Herro’s tape at Kentucky made it pretty clear that he had a more expansive game than your typical college shooter, so it’s not as though the HEAT were unveiling a skillset revelation in the same way as Bam Adebayo suddenly busting out with the ball full-court a few years back, but it was still notable that from the very first possession Herro was running offense. There were times when the defense got in his face and kept him perpendicular to the rim. There were also moments, hitting the dive man off a screen or running a shooter-shooter pick-and-roll with Duncan Robinson, where the simple plays looked natural.

“He’s got a pretty unique skillset. He’s not just a shooter,” Glass said. “He can handle. He’s learning how to make plays. Every game he’ll learn something new, but we like him in that spot.”

Whether it’s something Herro does during the regular season remains to be seen. No judgements are coming after a single game in July. Just remember that the HEAT don’t push a player to do something, particularly on offense, unless they think there’s something there.

When it came to shooting, they didn’t have to push at all.

Transition was Herro’s second-most common play type at Kentucky, accounting for just over a quarter of his total possessions. He scored 1.27 points per possession on those plays, with an effective field-goal percentage of 65.0 on 103 shots which roughly translates to film as Captain Kaneda’s final scene in Sunshine. Those numbers also translated to Summer League almost immediately. Both off the catch…

And off the dribble.

These are fairly simple plays against defenses that have had about three days to prepare, so Herro getting open here shouldn’t blow your mind. Yet it still matters that he was open. After the draft we invoked the name of Ray Allen for reference, not comparison, due to the fact that Allen spent an entire career getting open in ways no defense should have ever allowed but there he always was, stepping into space in the open floor and making the opposing coach call timeout. Herro has a similar knack, one that we’ll probably appreciate better over time rather than in any single highlight.

“That’s kind of a talent you have,” Glass said. “He can find those open spaces. He knows where to get the ball. We’re not teaching him that. That’s something that he came in with.”

Creating for himself in the half-court, Herro looked most comfortable getting to his pull-up, attempting a number of step-backs and this one side-step which, while a miss, helps to illustrate how much space he can create and still rise up on balance.

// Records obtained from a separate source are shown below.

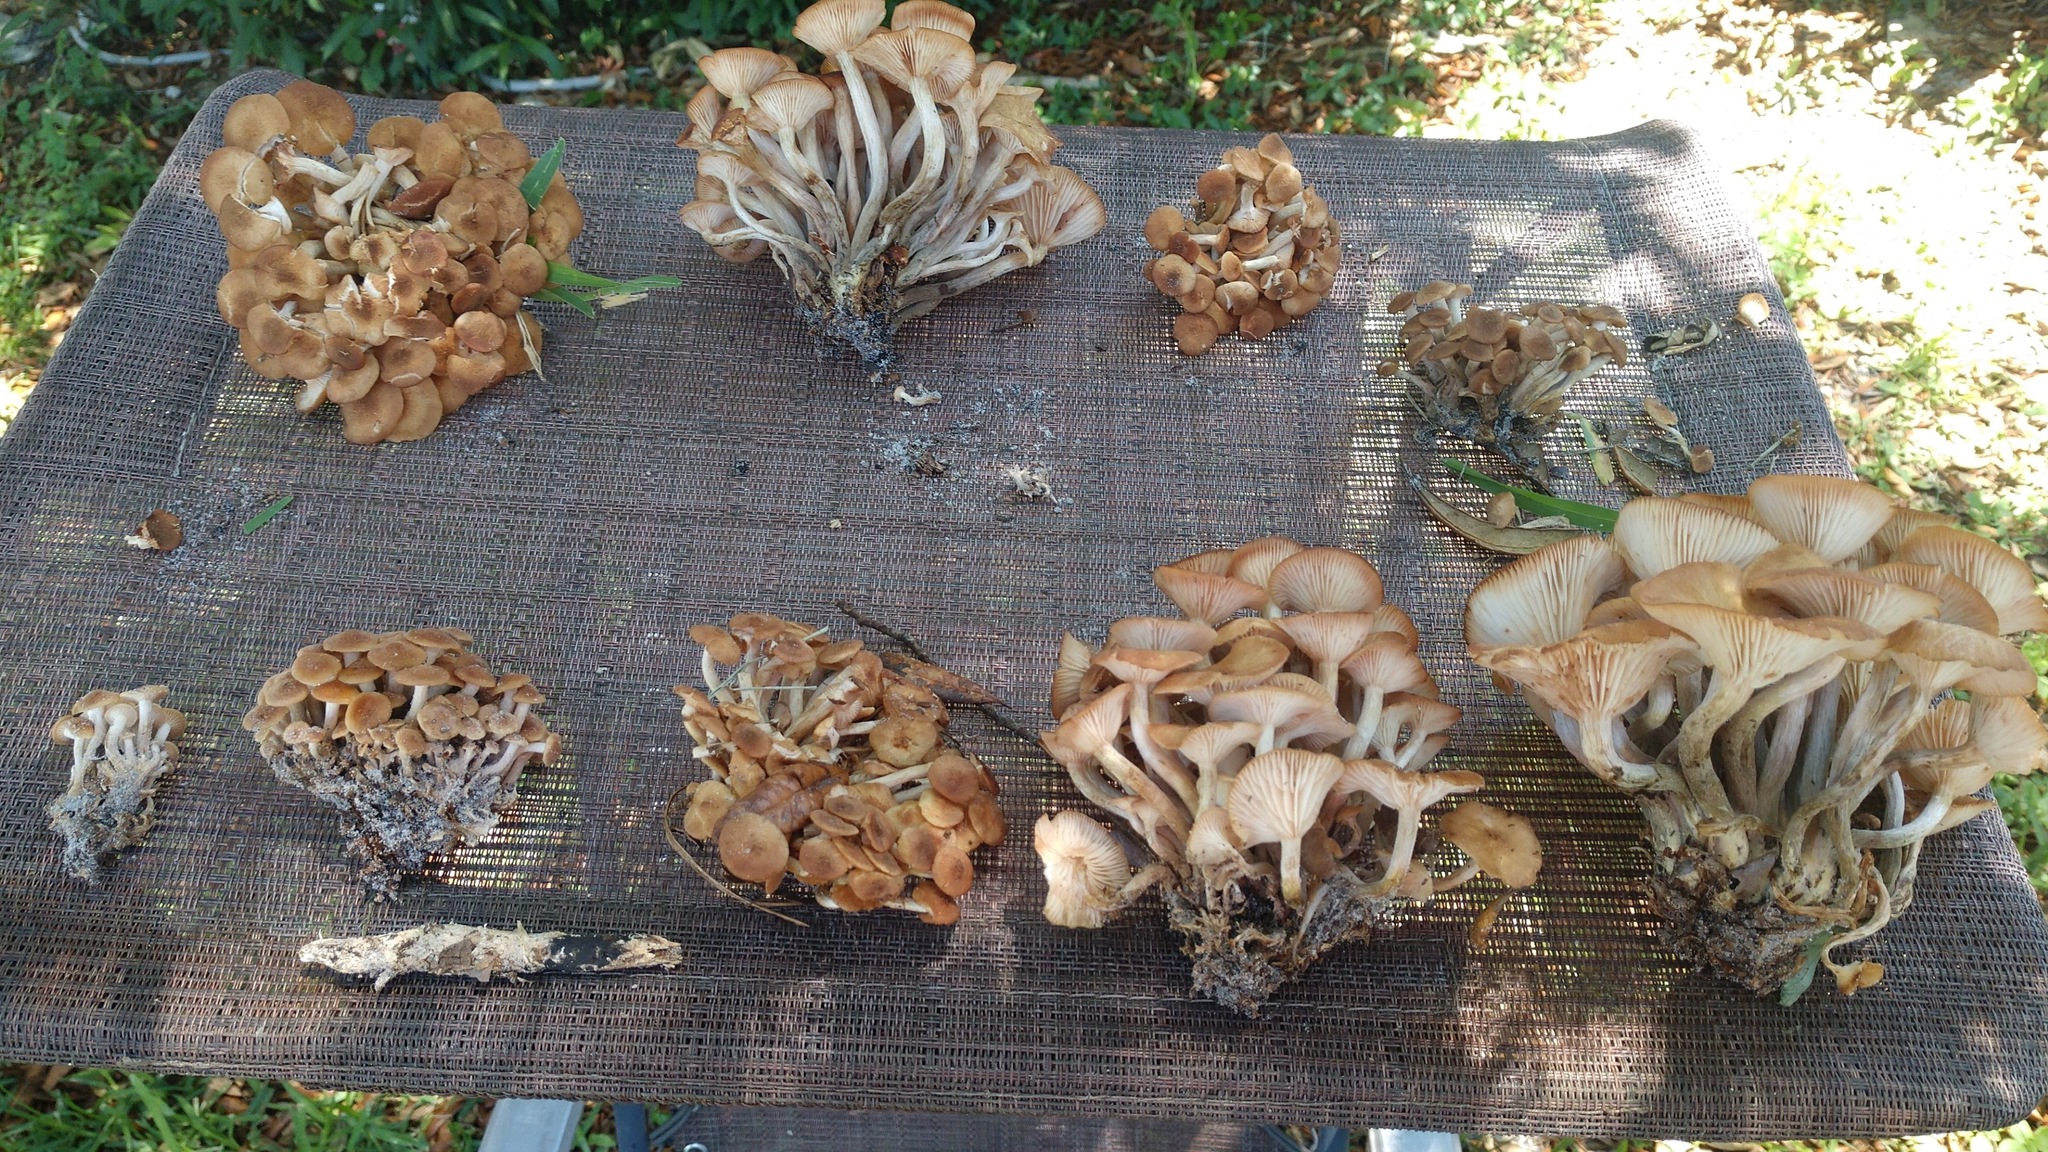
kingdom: Fungi
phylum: Basidiomycota
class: Agaricomycetes
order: Agaricales
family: Physalacriaceae
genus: Desarmillaria
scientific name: Desarmillaria caespitosa
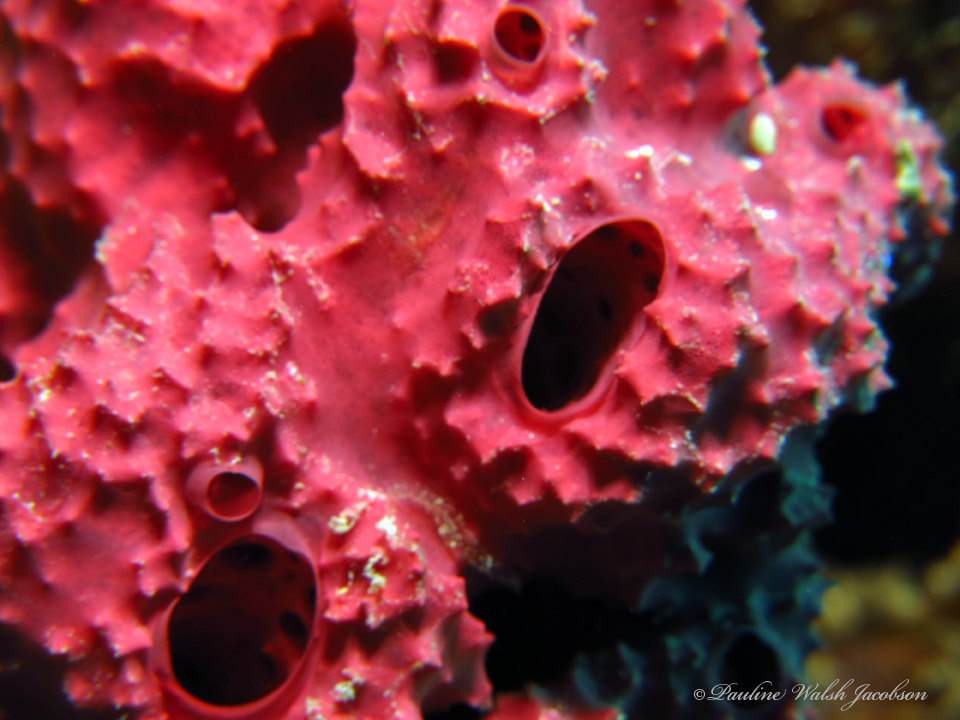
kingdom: Animalia
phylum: Porifera
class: Demospongiae
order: Dendroceratida
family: Dictyodendrillidae
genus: Igernella
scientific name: Igernella notabilis
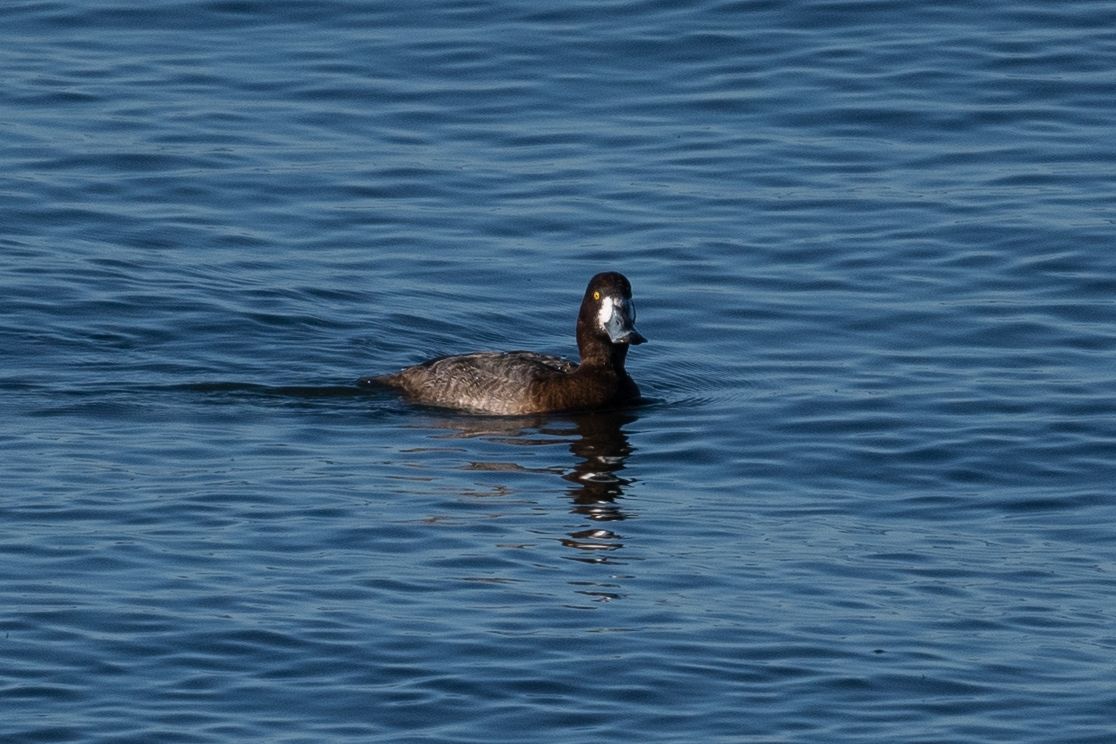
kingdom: Animalia
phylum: Chordata
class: Aves
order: Anseriformes
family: Anatidae
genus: Aythya
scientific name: Aythya marila
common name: Greater scaup
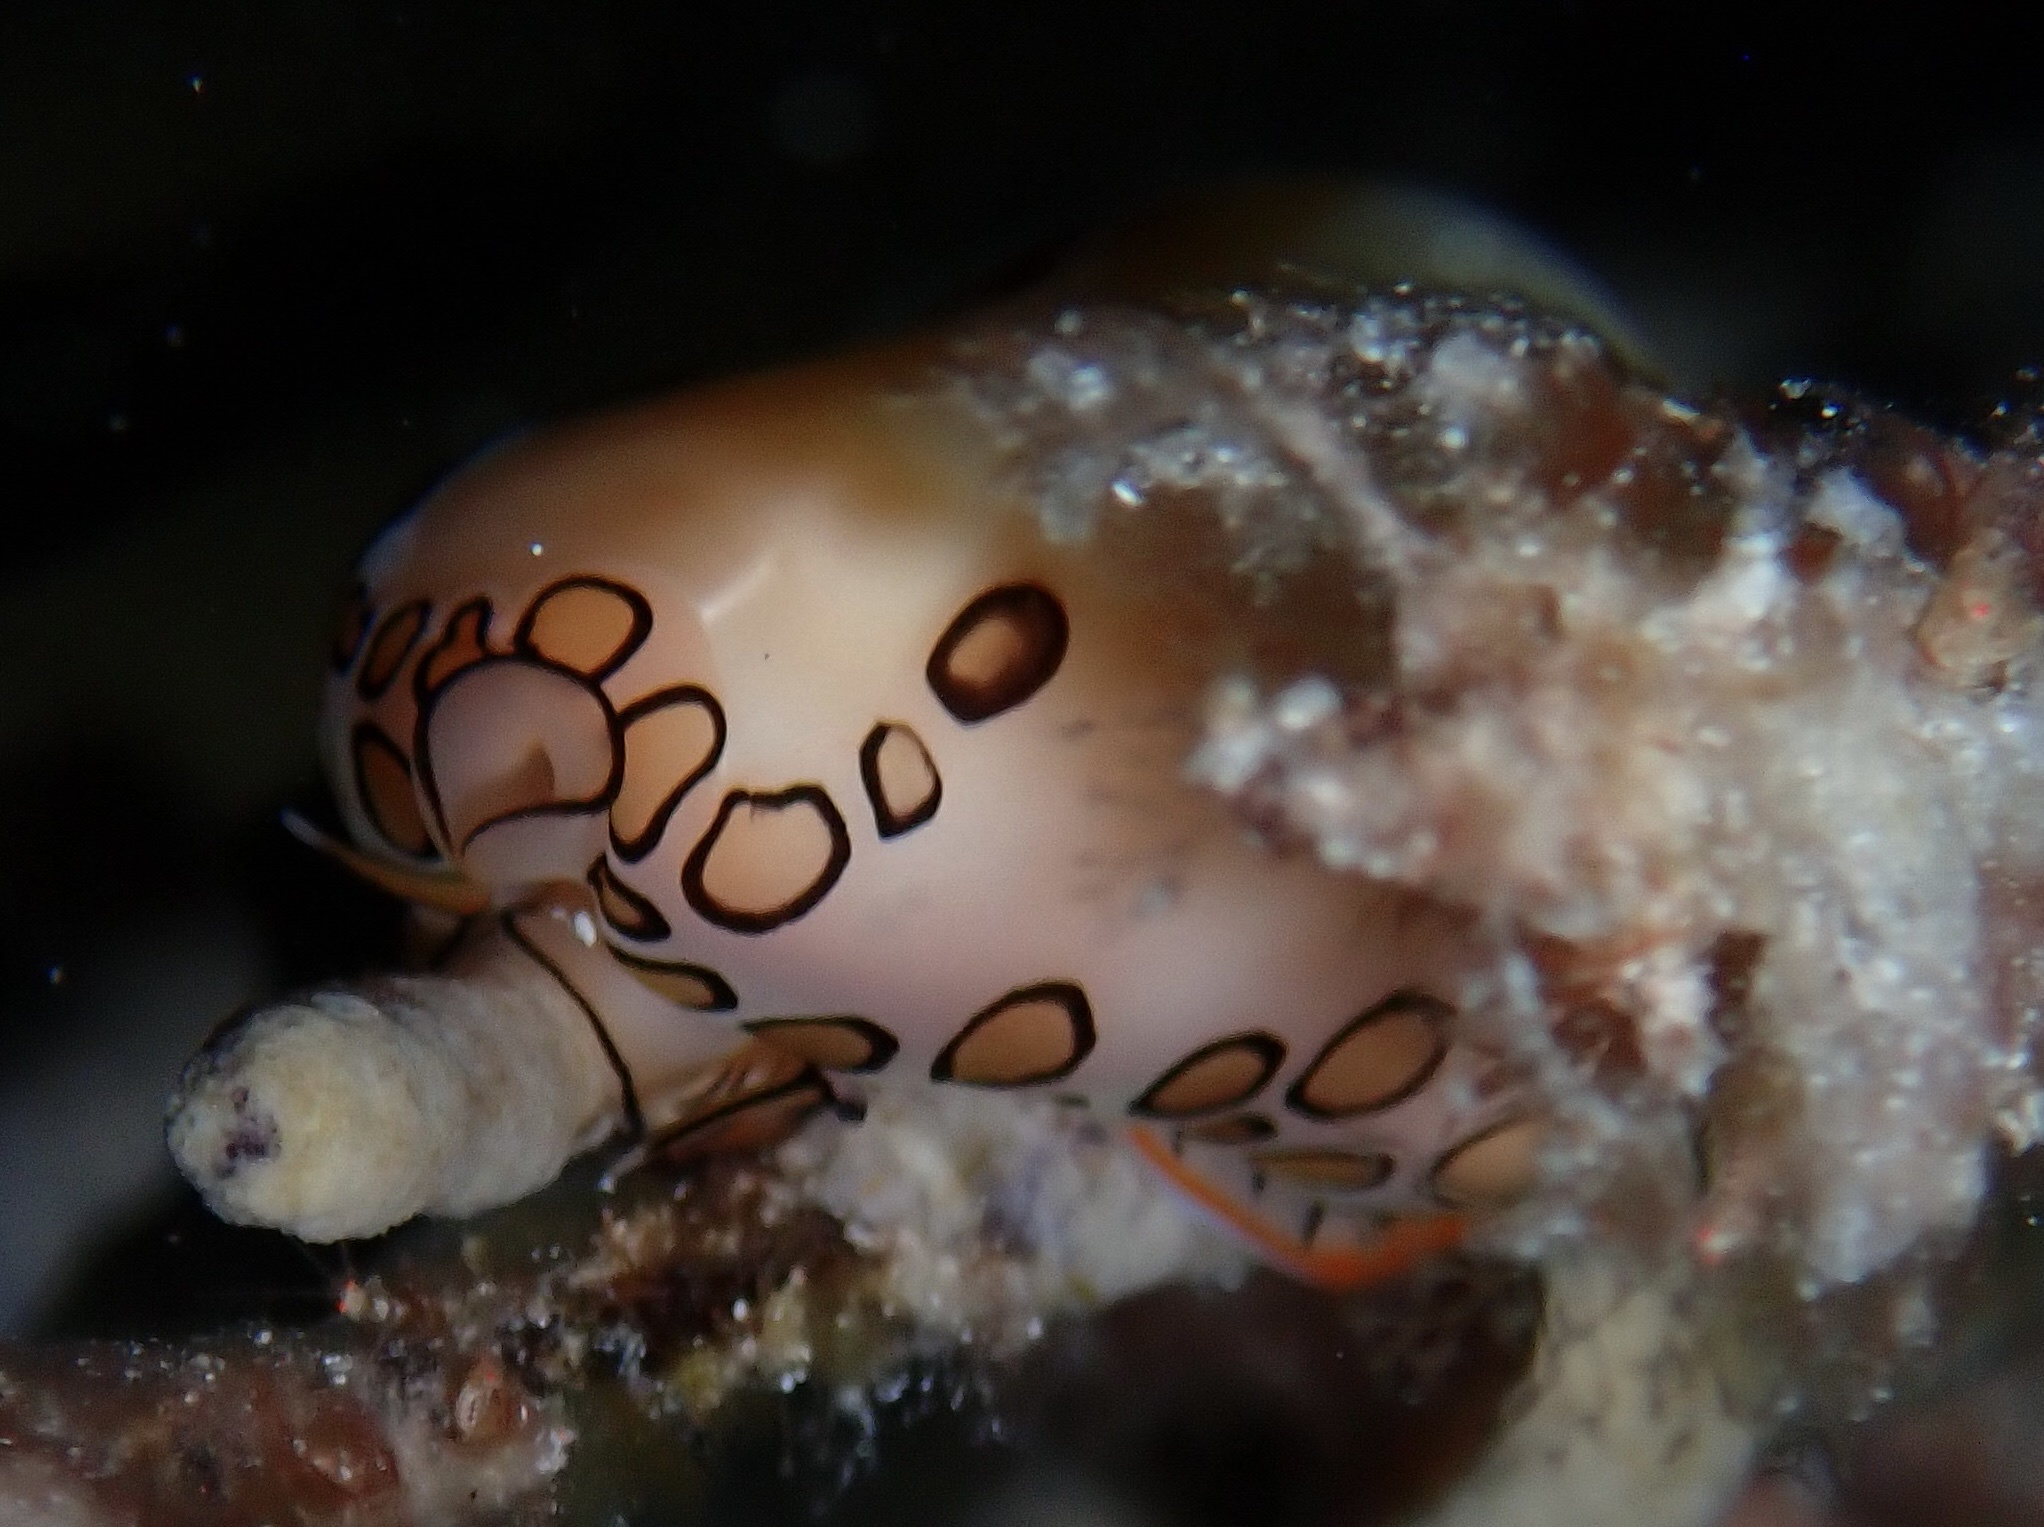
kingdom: Animalia
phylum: Mollusca
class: Gastropoda
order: Littorinimorpha
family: Ovulidae
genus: Cyphoma
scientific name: Cyphoma gibbosum
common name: Flamingo tongue
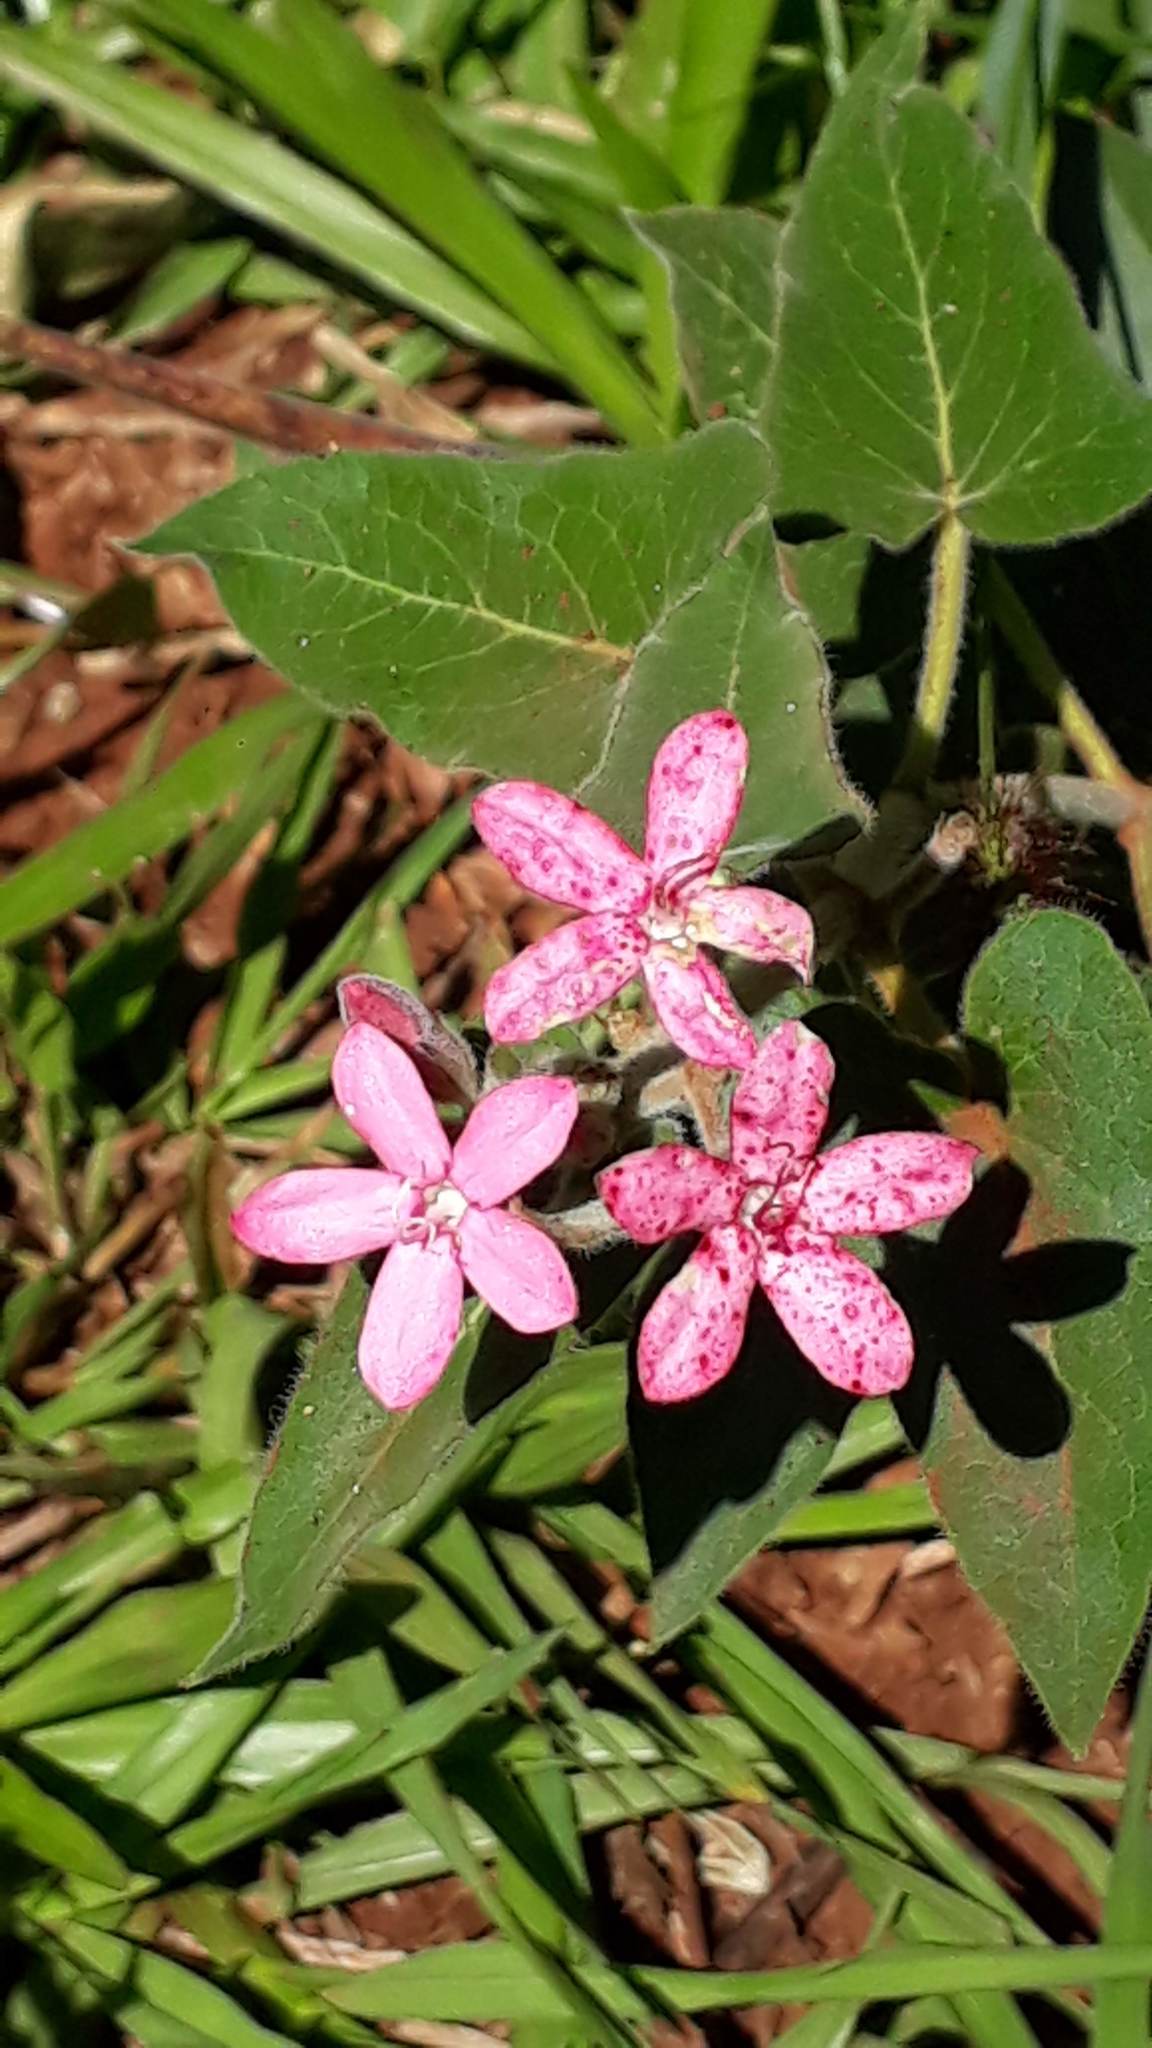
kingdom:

“Actually that’s where I shoot my best,” Herro said, referencing his off-the-dribble game.

Again, Herro’s college numbers back this up, where he shot 44.5 percent on all dribble jumpers. But wait, is he saying he’s actually better on what are typically more difficult shots?

“Right now, I’m just working on shooting off the catch.”

It appears so. Which, sure. But also…

Not bad if that’s a work-in-progress.

We’ll keep this relatively brief. There will be more to dive into as Summer League rolls into training camp and preseason and, eventually, real games. For now, the important thing is that Herro looks as advertised.

There’s work to do, as with any 19-year old, but living up to your own standards in a debut outing is nothing to take for granted.